Most artists list influential artists that helped them formulate their styles and feed their passions, and Veronica Ruiz Velasco is no exception. Her innate, natural talent was influenced and blossomed with influence from some of the world’s masters. Studying the works of this impactful group of art icons helped Veronica refine her own technique. Learn more about the masters that Veronica Ruiz Velasco admires most and considers most influential in her success.
One of Veronica Ruiz Velasco’s first artistic influences was the work of Edgar Degas. The French Impressionist led a groundbreaking group of artists on the Paris scene in the late 1800s and is revered as one of the world’s top artists. Most famous for his paintings of ballet dancers, Degas was intrigued by the challenge of capturing effects of light on humans in motion. Veronica understood Degas’s historical push back against being labeled as an Impressionist as he also incorporated Realism into his works and preferred to be described as “Independent” in style.
Oscar-Claude Monet is commonly considered the founder of the Impressionism movement in the late 1800s. While the movement is also accredited to his friends and colleagues such as Renoir, Sisley and Bazillehe, he is the most well-known of all. His works featuring water lilies and the French countryside at Giverny are prolific and highly recognizable even among the non-art connoisseur. The boldness of stroke and brilliant colors that make up the ethos of Veronica Ruiz Velasco’s work was influenced by the French master in many ways. Velasco’s love of color and how it can impact her paintings in subtle and powerful ways was heavily influenced by the master, Claude Monet.
Rufino Tamayo ranks among Mexico’s most popular and beloved twentieth-century artists. With artistry that dabbles in cubism, impressionism and fauvism, Tamayo’s work has been on display around the globe and extensively throughout Mexico’s top museums including the Palacio Nacional de Bellas Artes. Veronica Ruiz Velasco’s talent was noted by Tamayo while she was studying in Paris. In 1985, Rufino Tamayo invited Ruiz de Velasco to come to his studio for private lessons under his tutelage. Tamayo was taken in by Ruiz de Velasco's use of color in her paintings. The young, talented artist was chosen as a private student by Tamayo himself because he saw in her a unique and natural eye for painting that needed to be nurtured and uplifted.
Gilberto Aceves-Navarro, born in 1931, is a living treasure of the Mexican art community. Navarro is one of the original as well as one of the few living members of the Independent Hall movement, a quintessential movement in Mexican Art in the 20th Century. The artists in this movement are credited with creating much needed social change in Mexico in the 1960s as well as setting the scene for current contemporary art styles and trends in the country. In the mid to late eighties, while studying at the Antigua Academia de San Carlos (Old San Carlos Academy) in Mexico City, Veronica Ruiz Velasco took taking private lessons from Gilberto Aceves Navarro whom she considers to be as her most important teacher.

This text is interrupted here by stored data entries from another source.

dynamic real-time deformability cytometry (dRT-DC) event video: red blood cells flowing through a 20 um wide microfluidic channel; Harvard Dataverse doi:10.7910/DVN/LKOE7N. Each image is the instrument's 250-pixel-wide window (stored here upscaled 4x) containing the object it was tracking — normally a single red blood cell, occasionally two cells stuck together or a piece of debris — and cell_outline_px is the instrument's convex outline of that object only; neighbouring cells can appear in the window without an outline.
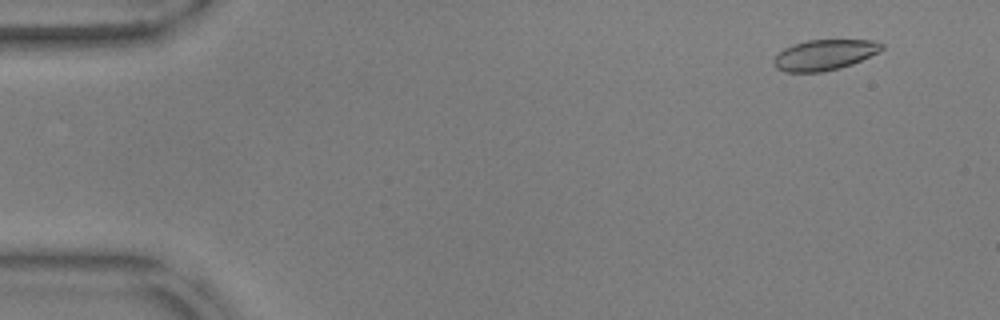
{"species": "common noctule bat (a hibernating species)", "species_latin": "Nyctalus noctula", "temperature_condition": "warm", "stored_images_in_passage": 57, "camera_frame_rate_fps": 3000, "um_per_image_px": 0.085, "animal": {"sex": "male", "body_mass_g": 17.9, "forearm_length_mm": 54.2}, "frame": {"image": 1, "passage_image": 5, "time_ms": 1.333, "image_size_px": [1000, 320], "cell_outline_px": [[884, 48], [880, 52], [852, 64], [840, 68], [820, 72], [784, 72], [776, 68], [772, 64], [772, 60], [784, 48], [792, 44], [808, 40], [872, 40], [884, 44]], "centroid_in_image_um": [70.07, 4.67], "position_along_channel_um": 14.9, "area_um2": 19.36}}
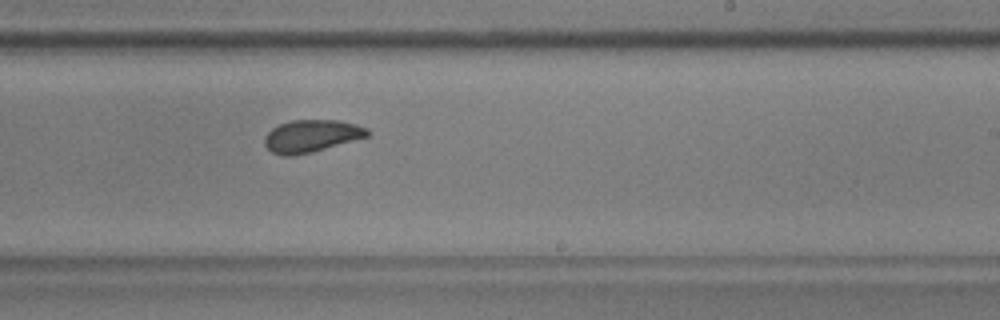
{"frame": {"image": 2, "passage_image": 35, "time_ms": 11.333, "image_size_px": [1000, 320], "cell_outline_px": [[372, 132], [368, 136], [312, 152], [292, 156], [284, 156], [272, 152], [264, 144], [264, 136], [272, 128], [280, 124], [292, 120], [336, 120], [356, 124], [368, 128]], "centroid_in_image_um": [26.47, 11.55], "position_along_channel_um": 262.5, "area_um2": 19.36}}
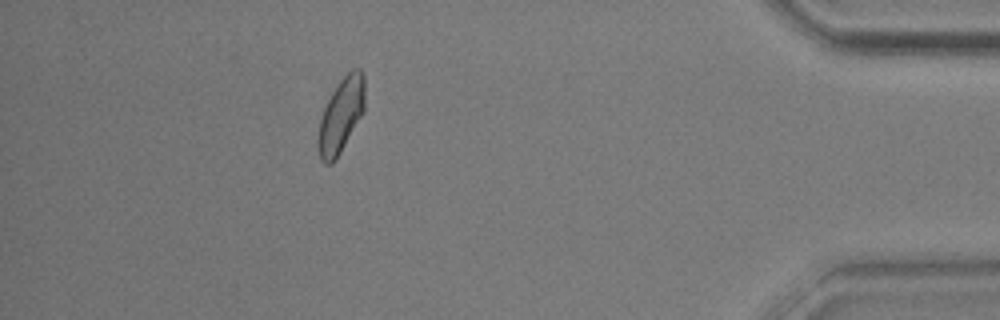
{"frame": {"image": 3, "passage_image": 51, "time_ms": 16.667, "image_size_px": [1000, 320], "cell_outline_px": [[364, 112], [336, 160], [332, 164], [324, 164], [320, 160], [316, 144], [316, 140], [320, 120], [324, 108], [332, 92], [340, 80], [352, 68], [360, 68], [364, 76]], "centroid_in_image_um": [28.97, 9.85], "position_along_channel_um": 406.2, "area_um2": 20.52}, "authors_computed_cell_mechanics": {"area_um2": 19.5364, "velocity_mm_per_s": 3.5803, "shape_relaxation_time_tau1_ms": 5.5618, "shape_relaxation_time_tau2_ms": 1.2359, "deformation_change_tau1": 0.1209, "deformation_change_tau2": 0.0536}}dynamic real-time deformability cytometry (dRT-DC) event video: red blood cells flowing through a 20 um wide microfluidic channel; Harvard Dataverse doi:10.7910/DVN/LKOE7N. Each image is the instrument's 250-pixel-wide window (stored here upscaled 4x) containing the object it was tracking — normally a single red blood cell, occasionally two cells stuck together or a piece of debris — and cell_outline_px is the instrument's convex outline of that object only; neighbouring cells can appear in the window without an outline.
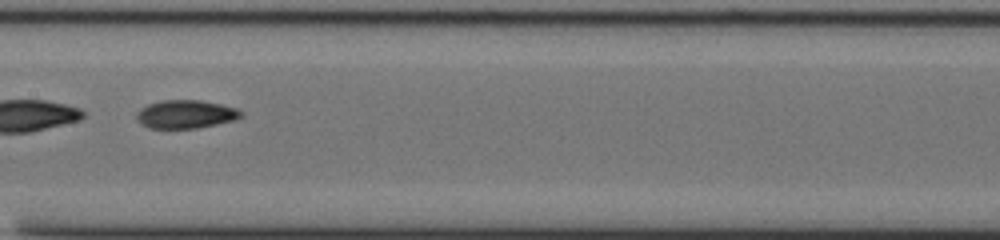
{"species": "common noctule bat (a hibernating species)", "species_latin": "Nyctalus noctula", "temperature_condition": "cold", "stored_images_in_passage": 52, "segment_of_instrument_passage": [2, 2], "camera_frame_rate_fps": 3000, "um_per_image_px": 0.085, "animal": {"sex": "male", "body_mass_g": 20.0, "forearm_length_mm": 53.3}, "frame": {"image": 1, "passage_image": 25, "time_ms": 8.0, "image_size_px": [1000, 240], "cell_outline_px": [[244, 116], [236, 120], [196, 128], [152, 128], [144, 124], [136, 116], [136, 112], [140, 108], [148, 104], [160, 100], [200, 100], [240, 108], [244, 112]], "centroid_in_image_um": [15.86, 9.69], "position_along_channel_um": 191.5, "area_um2": 17.28}}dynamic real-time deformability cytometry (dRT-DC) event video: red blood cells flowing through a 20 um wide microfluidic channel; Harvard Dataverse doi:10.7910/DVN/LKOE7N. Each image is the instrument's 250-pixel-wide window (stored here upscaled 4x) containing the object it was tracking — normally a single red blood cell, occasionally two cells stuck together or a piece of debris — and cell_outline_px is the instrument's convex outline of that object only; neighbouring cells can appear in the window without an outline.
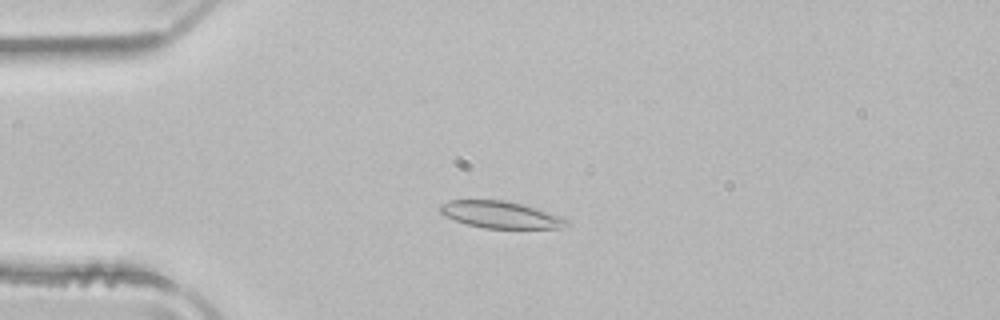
{"species": "common noctule bat (a hibernating species)", "species_latin": "Nyctalus noctula", "temperature_condition": "room temperature", "stored_images_in_passage": 52, "camera_frame_rate_fps": 3000, "um_per_image_px": 0.085, "animal": {"sex": "male", "body_mass_g": 21.5, "forearm_length_mm": 52.0}, "frame": {"image": 1, "passage_image": 13, "time_ms": 4.0, "image_size_px": [1000, 320], "cell_outline_px": [[568, 224], [560, 228], [484, 228], [468, 224], [444, 216], [436, 208], [440, 204], [448, 200], [504, 200], [536, 208], [564, 216], [568, 220]], "centroid_in_image_um": [42.53, 18.24], "position_along_channel_um": 42.5, "area_um2": 19.88}}
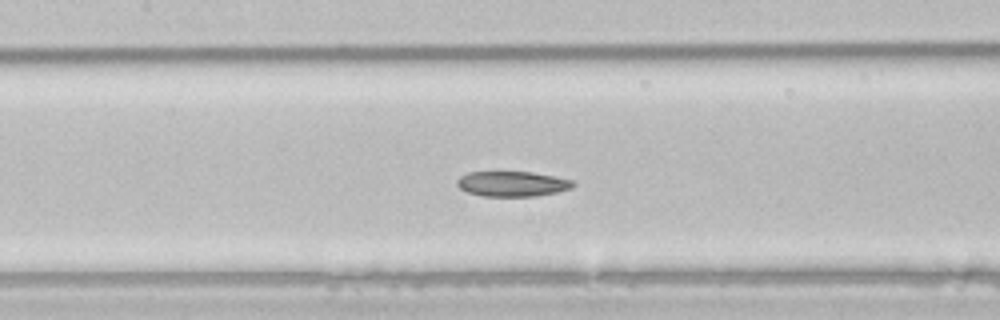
{"frame": {"image": 2, "passage_image": 24, "time_ms": 7.667, "image_size_px": [1000, 320], "cell_outline_px": [[576, 184], [572, 188], [556, 192], [536, 196], [480, 196], [464, 192], [456, 184], [456, 180], [460, 176], [468, 172], [532, 172], [572, 180]], "centroid_in_image_um": [43.5, 15.63], "position_along_channel_um": 163.9, "area_um2": 17.11}}
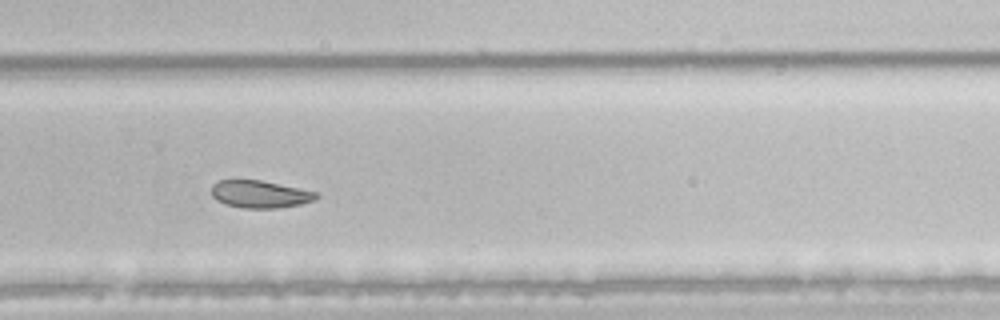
{"frame": {"image": 3, "passage_image": 35, "time_ms": 11.333, "image_size_px": [1000, 320], "cell_outline_px": [[320, 196], [316, 200], [300, 204], [276, 208], [244, 208], [224, 204], [216, 200], [212, 196], [212, 184], [216, 180], [260, 180], [316, 192]], "centroid_in_image_um": [22.07, 16.51], "position_along_channel_um": 307.7, "area_um2": 16.7}, "authors_computed_cell_mechanics": {"area_um2": 20.3456, "velocity_mm_per_s": 3.9391, "shape_relaxation_time_tau1_ms": null, "shape_relaxation_time_tau2_ms": 5.131, "deformation_change_tau1": null, "deformation_change_tau2": 0.0852}}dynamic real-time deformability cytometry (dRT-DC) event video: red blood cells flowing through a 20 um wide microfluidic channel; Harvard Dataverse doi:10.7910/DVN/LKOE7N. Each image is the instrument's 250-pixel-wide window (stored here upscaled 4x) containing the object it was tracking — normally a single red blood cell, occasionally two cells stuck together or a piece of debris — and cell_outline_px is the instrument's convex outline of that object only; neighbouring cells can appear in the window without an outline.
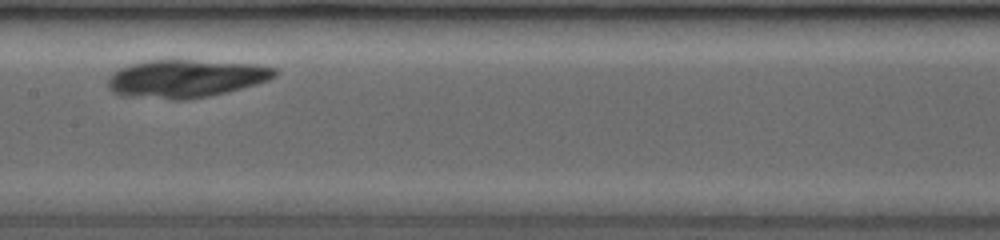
{"species": "common noctule bat (a hibernating species)", "species_latin": "Nyctalus noctula", "temperature_condition": "room temperature", "stored_images_in_passage": 8, "camera_frame_rate_fps": 3500, "um_per_image_px": 0.085, "animal": {"sex": "female", "body_mass_g": 19.0, "forearm_length_mm": 53.3}, "frame": {"image": 1, "passage_image": 4, "time_ms": 3.143, "image_size_px": [1000, 240], "cell_outline_px": [[280, 72], [276, 76], [268, 80], [240, 88], [208, 96], [128, 96], [112, 92], [108, 88], [108, 76], [120, 68], [128, 64], [144, 60], [192, 60], [256, 64], [276, 68]], "centroid_in_image_um": [15.8, 6.61], "position_along_channel_um": 191.6, "area_um2": 35.6}}
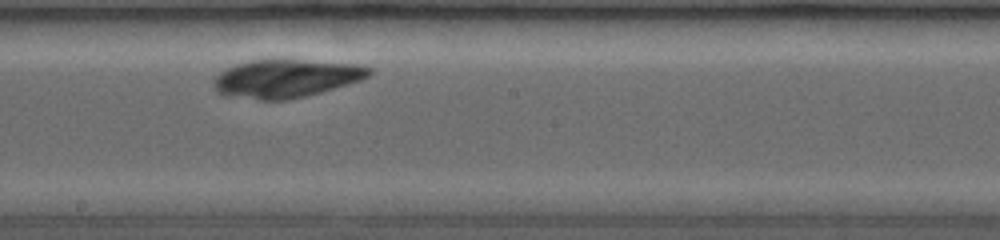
{"frame": {"image": 2, "passage_image": 5, "time_ms": 4.0, "image_size_px": [1000, 240], "cell_outline_px": [[372, 72], [368, 76], [360, 80], [320, 92], [284, 100], [264, 100], [220, 92], [212, 84], [212, 80], [220, 72], [236, 64], [248, 60], [268, 56], [360, 64], [372, 68]], "centroid_in_image_um": [24.34, 6.59], "position_along_channel_um": 223.9, "area_um2": 34.91}}
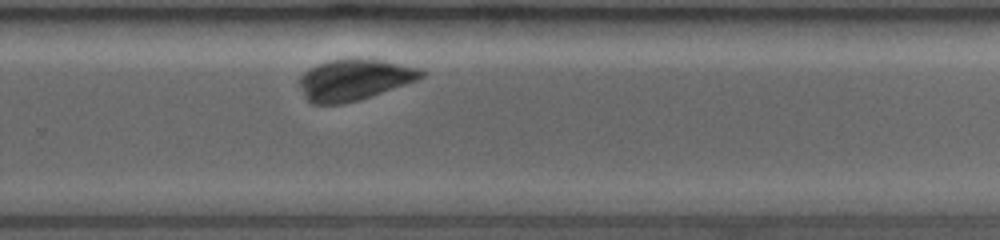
{"frame": {"image": 3, "passage_image": 7, "time_ms": 6.0, "image_size_px": [1000, 240], "cell_outline_px": [[424, 76], [416, 80], [372, 96], [360, 100], [344, 104], [312, 104], [308, 100], [300, 84], [300, 76], [304, 72], [320, 64], [332, 60], [356, 56], [360, 56], [420, 68], [424, 72]], "centroid_in_image_um": [30.13, 6.76], "position_along_channel_um": 299.7, "area_um2": 29.13}}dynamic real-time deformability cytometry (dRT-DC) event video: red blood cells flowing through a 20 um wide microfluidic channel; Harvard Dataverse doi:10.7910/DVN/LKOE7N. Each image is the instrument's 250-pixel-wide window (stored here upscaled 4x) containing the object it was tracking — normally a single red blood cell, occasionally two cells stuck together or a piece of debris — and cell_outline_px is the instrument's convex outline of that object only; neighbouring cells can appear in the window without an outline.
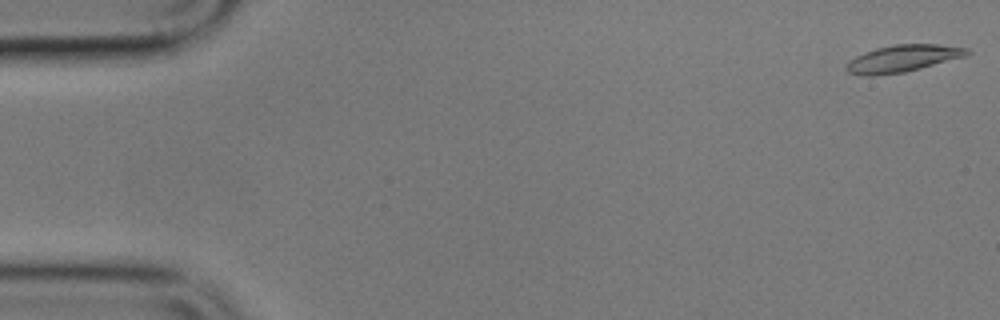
{"species": "common noctule bat (a hibernating species)", "species_latin": "Nyctalus noctula", "temperature_condition": "cold", "stored_images_in_passage": 6, "camera_frame_rate_fps": 3000, "um_per_image_px": 0.085, "animal": {"sex": "male", "body_mass_g": 17.9}, "frame": {"image": 1, "passage_image": 1, "time_ms": 0.0, "image_size_px": [1000, 320], "cell_outline_px": [[972, 52], [964, 56], [920, 68], [904, 72], [872, 76], [860, 76], [848, 72], [844, 68], [856, 56], [876, 48], [892, 44], [936, 44], [968, 48]], "centroid_in_image_um": [76.71, 4.97], "position_along_channel_um": 8.3, "area_um2": 18.79}}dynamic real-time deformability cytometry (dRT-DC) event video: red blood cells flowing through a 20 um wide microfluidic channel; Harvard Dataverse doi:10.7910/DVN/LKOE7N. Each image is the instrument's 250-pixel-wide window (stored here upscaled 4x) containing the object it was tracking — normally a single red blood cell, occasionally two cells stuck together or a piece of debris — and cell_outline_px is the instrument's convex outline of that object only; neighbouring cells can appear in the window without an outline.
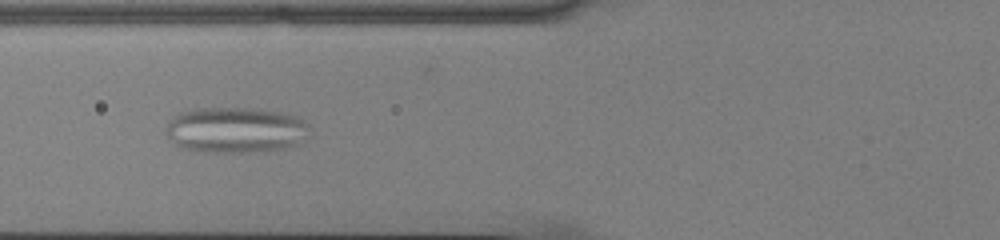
{"species": "common noctule bat (a hibernating species)", "species_latin": "Nyctalus noctula", "temperature_condition": "cold", "stored_images_in_passage": 48, "camera_frame_rate_fps": 3000, "um_per_image_px": 0.085, "animal": {"sex": "male", "body_mass_g": 13.0, "forearm_length_mm": 53.1}, "frame": {"image": 1, "passage_image": 15, "time_ms": 4.667, "image_size_px": [1000, 240], "cell_outline_px": [[312, 136], [288, 148], [248, 152], [208, 152], [184, 148], [176, 144], [164, 132], [168, 120], [172, 116], [180, 112], [192, 108], [260, 108], [300, 116], [308, 124]], "centroid_in_image_um": [20.07, 11.03], "position_along_channel_um": 105.7, "area_um2": 39.02}}
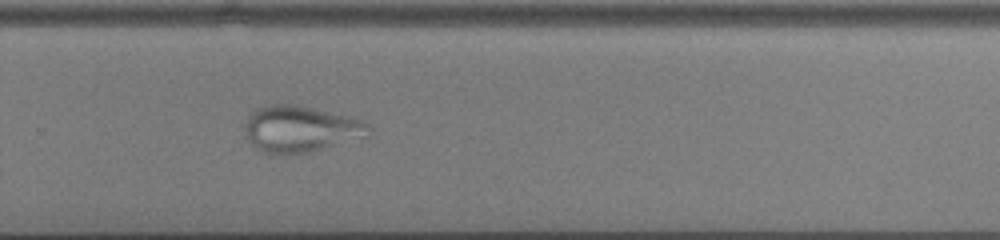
{"frame": {"image": 2, "passage_image": 31, "time_ms": 10.0, "image_size_px": [1000, 240], "cell_outline_px": [[372, 128], [364, 136], [308, 152], [284, 156], [268, 152], [252, 144], [244, 136], [244, 124], [248, 116], [256, 108], [268, 104], [296, 104], [352, 116], [364, 120]], "centroid_in_image_um": [25.5, 10.93], "position_along_channel_um": 304.3, "area_um2": 33.52}}
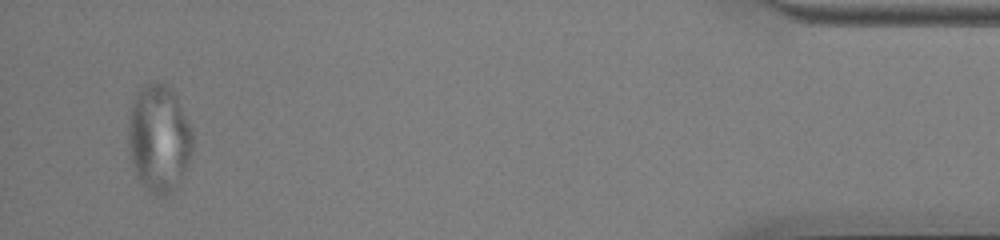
{"frame": {"image": 3, "passage_image": 46, "time_ms": 15.0, "image_size_px": [1000, 240], "cell_outline_px": [[192, 152], [188, 164], [176, 188], [164, 196], [156, 196], [140, 180], [136, 172], [128, 148], [128, 124], [132, 100], [136, 92], [144, 84], [152, 80], [164, 80], [172, 88], [192, 128]], "centroid_in_image_um": [13.51, 11.67], "position_along_channel_um": 421.7, "area_um2": 40.63}}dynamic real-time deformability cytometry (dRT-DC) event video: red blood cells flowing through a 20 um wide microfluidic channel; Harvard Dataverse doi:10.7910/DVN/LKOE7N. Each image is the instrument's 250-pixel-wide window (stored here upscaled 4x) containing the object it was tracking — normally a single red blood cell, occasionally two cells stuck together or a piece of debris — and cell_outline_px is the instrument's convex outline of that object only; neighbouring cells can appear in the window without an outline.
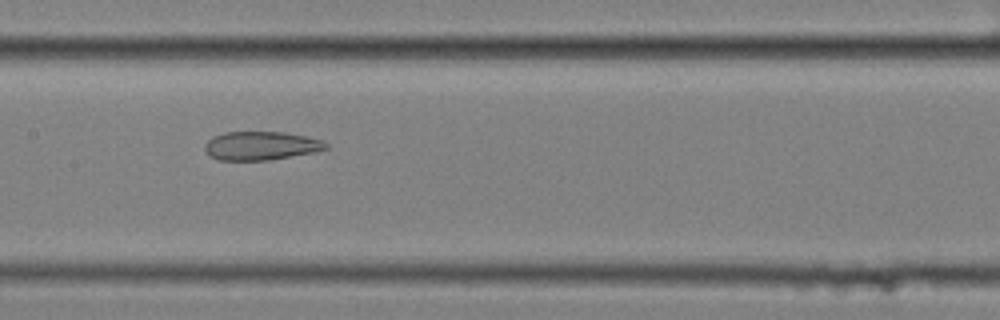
{"species": "common noctule bat (a hibernating species)", "species_latin": "Nyctalus noctula", "temperature_condition": "cold", "stored_images_in_passage": 10, "camera_frame_rate_fps": 3000, "um_per_image_px": 0.085, "animal": {"sex": "female", "body_mass_g": 25.1}, "frame": {"image": 1, "passage_image": 9, "time_ms": 2.667, "image_size_px": [1000, 320], "cell_outline_px": [[328, 148], [316, 152], [268, 160], [216, 160], [204, 148], [204, 144], [212, 136], [224, 132], [284, 132], [324, 140], [328, 144]], "centroid_in_image_um": [22.19, 12.38], "position_along_channel_um": 185.2, "area_um2": 20.23}}
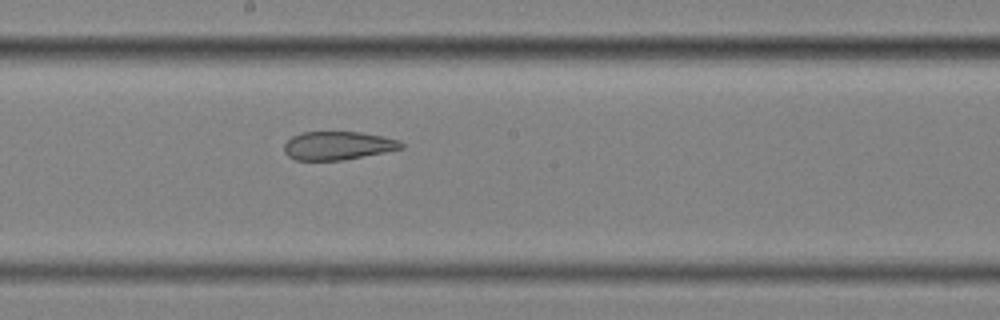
{"frame": {"image": 2, "passage_image": 10, "time_ms": 3.0, "image_size_px": [1000, 320], "cell_outline_px": [[404, 148], [344, 160], [296, 160], [288, 156], [284, 152], [284, 144], [292, 136], [300, 132], [360, 132], [384, 136], [400, 140], [404, 144]], "centroid_in_image_um": [28.73, 12.37], "position_along_channel_um": 219.5, "area_um2": 19.48}}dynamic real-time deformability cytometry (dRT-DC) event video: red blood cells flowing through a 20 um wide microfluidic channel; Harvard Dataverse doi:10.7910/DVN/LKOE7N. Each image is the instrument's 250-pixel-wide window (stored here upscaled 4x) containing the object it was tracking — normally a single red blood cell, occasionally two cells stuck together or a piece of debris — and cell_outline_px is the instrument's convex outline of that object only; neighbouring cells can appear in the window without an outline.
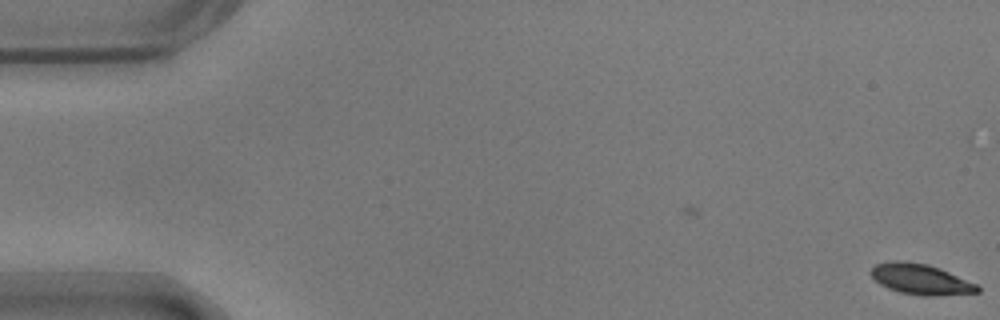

Jean DuBuffet is a prolific artist, well-known in both his homeland of France as well as the United States. DuBuffet is most widely known for founding the art movement Art Brut also referred to as Outsider Art as well as for the collection of works—Collection de l'art brut Dubuffet created art that pushed outside the boundaries of the mainstream focusing on art by those on the outside of the established art scene. Veronica Ruiz Velasco made the trek to Paris in 1984 to discuss art technique with Jean Dubuffet and considers him to be a top influencer in her vibrant and cutting-edge approach to her paintings.
Most famous, perhaps, for his tumultuous marriage to Mexico’s most famous painter, Frida Kahlo, Diego Rivera as also an incredibly influential component of the Mexican art scene between 1922 and 1953. The powerful mural work of Rivera can be found in cities across the globe, most notably in Mexico City, Chapingo, Cuernavaca, San Francisco, Detroit and New York City. In 1922, Rivera joined the Mexican Communist Party and used his murals to express his feelings about the problems in the Mexican society of that time period. Veronica Ruiz Velasco, as one of Mexico’s leading painters and muralists, counts Rivera among her most influential predecessors.